◆ **Problem requirements**:
Show every line in the records below that contains the word "scroll".

··· Records for this task ···

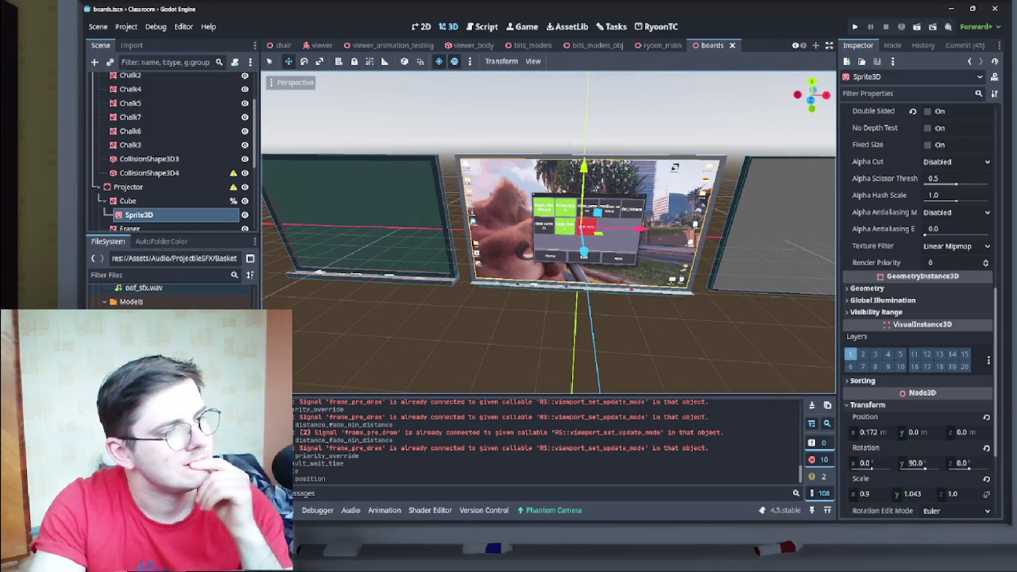
scroll(171, 295, "up", 10)
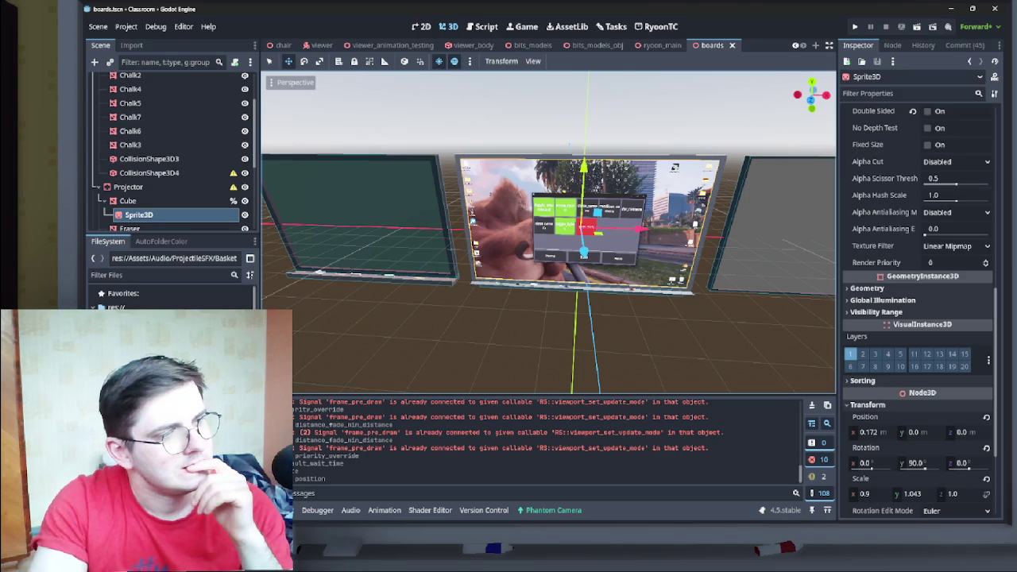
scroll(170, 296, "down", 3)
scroll(171, 294, "down", 5)
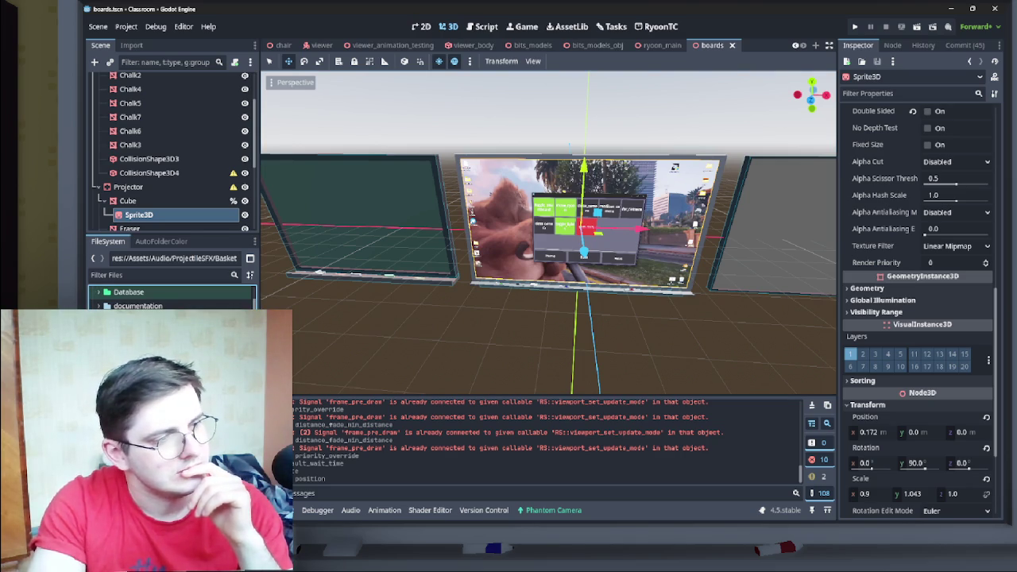
scroll(171, 298, "up", 8)
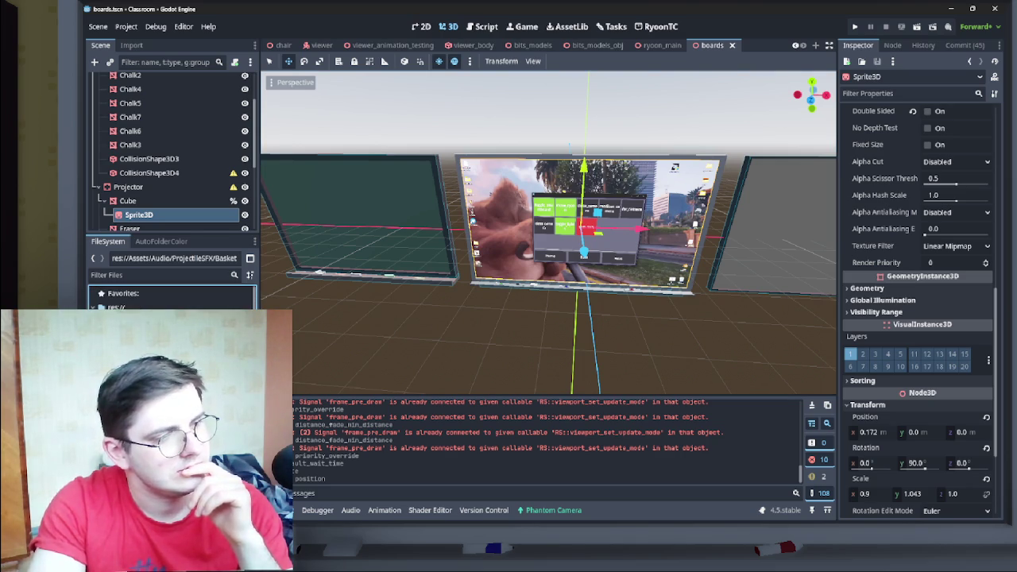
scroll(170, 296, "down", 5)
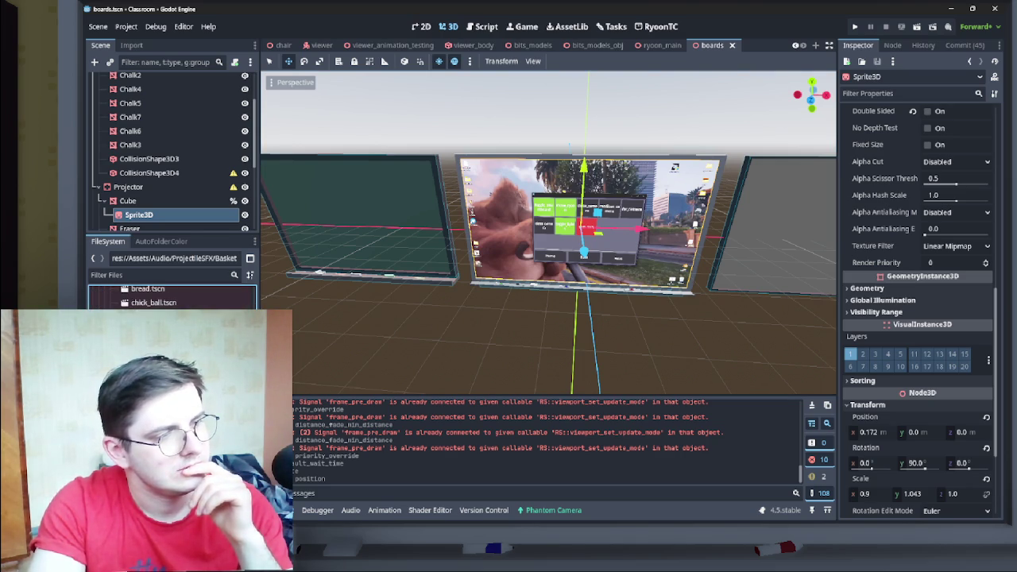
scroll(170, 296, "down", 3)
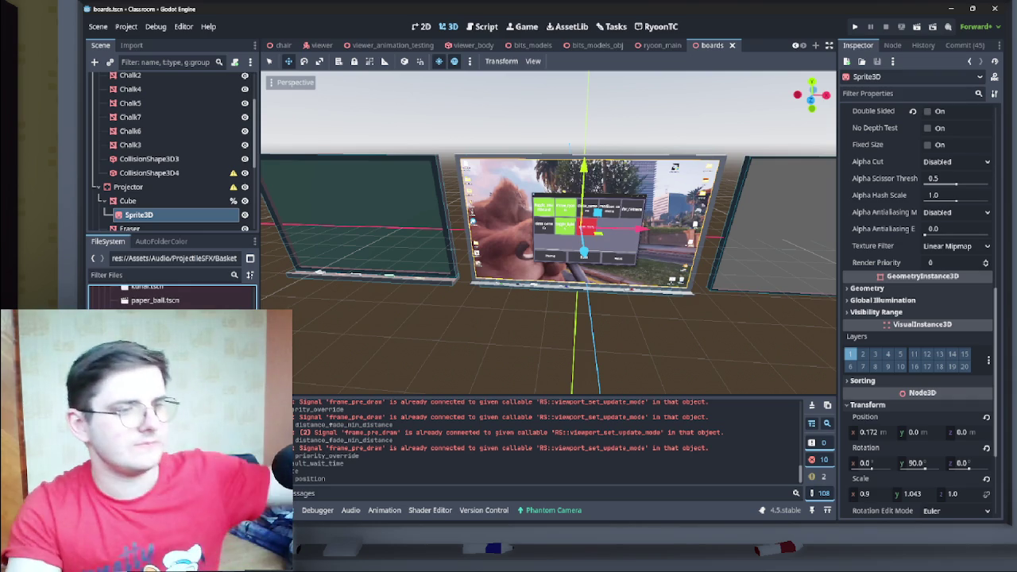
scroll(171, 296, "down", 2)
scroll(171, 297, "down", 6)
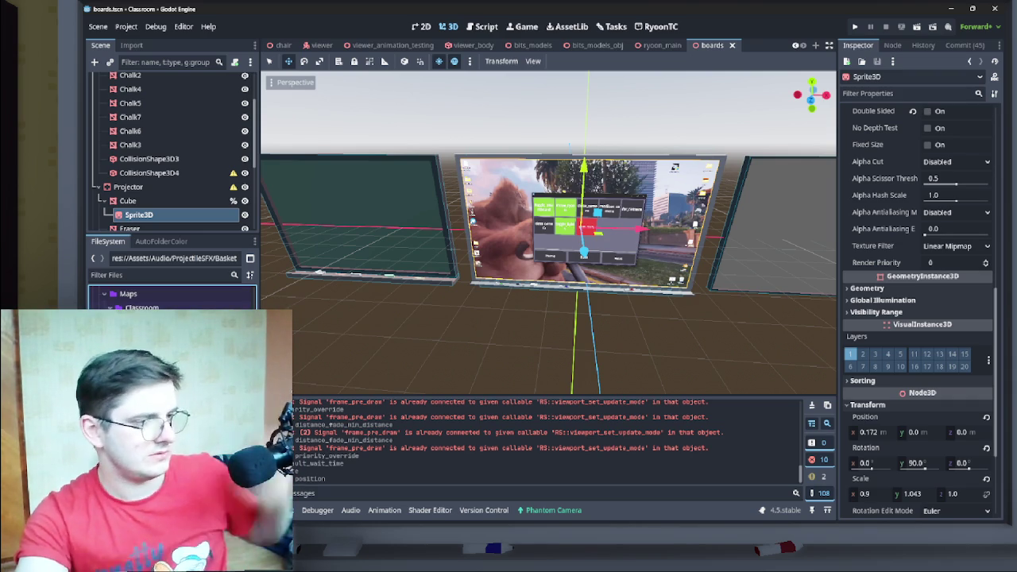
left_click(159, 334)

···

◆ **Task solution**:
scroll(171, 295, "up", 10)
scroll(170, 296, "down", 3)
scroll(171, 294, "down", 5)
scroll(171, 298, "up", 8)
scroll(170, 296, "down", 5)
scroll(170, 296, "down", 3)
scroll(171, 296, "down", 2)
scroll(171, 297, "down", 6)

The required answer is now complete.